***** STORED DATA

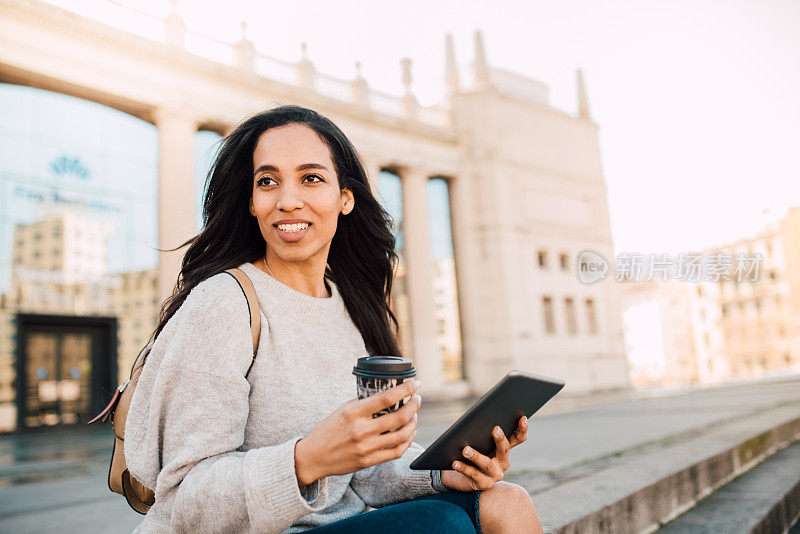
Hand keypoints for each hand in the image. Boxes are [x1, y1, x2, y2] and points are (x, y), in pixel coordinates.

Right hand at [295, 380, 421, 485]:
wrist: (313, 457)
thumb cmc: (328, 430)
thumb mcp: (342, 410)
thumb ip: (362, 403)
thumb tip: (385, 394)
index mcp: (353, 412)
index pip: (386, 398)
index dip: (406, 389)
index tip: (415, 384)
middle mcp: (361, 430)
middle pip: (400, 416)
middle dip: (414, 405)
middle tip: (417, 399)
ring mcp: (366, 447)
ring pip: (402, 435)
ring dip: (413, 423)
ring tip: (414, 416)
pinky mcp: (369, 461)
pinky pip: (396, 451)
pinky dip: (407, 441)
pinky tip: (409, 434)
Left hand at [440, 415, 527, 491]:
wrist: (461, 476)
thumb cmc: (471, 453)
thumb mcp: (478, 442)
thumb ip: (481, 433)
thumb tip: (475, 420)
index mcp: (504, 449)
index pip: (518, 438)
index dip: (522, 429)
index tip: (522, 418)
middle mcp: (503, 462)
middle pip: (504, 449)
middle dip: (500, 439)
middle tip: (495, 429)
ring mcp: (495, 474)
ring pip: (487, 464)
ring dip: (476, 456)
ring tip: (465, 449)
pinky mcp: (484, 484)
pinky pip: (473, 475)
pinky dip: (463, 468)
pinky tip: (455, 463)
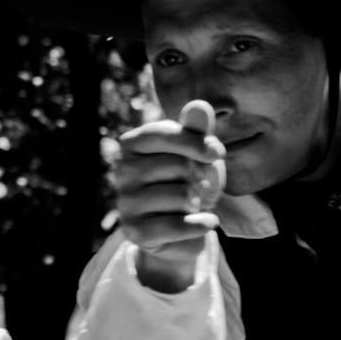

**********

• WORK REQUEST
Say the number of lines in the material above that contain the word "ring", and nothing else.

• ANSWER TO THE PROBLEM
8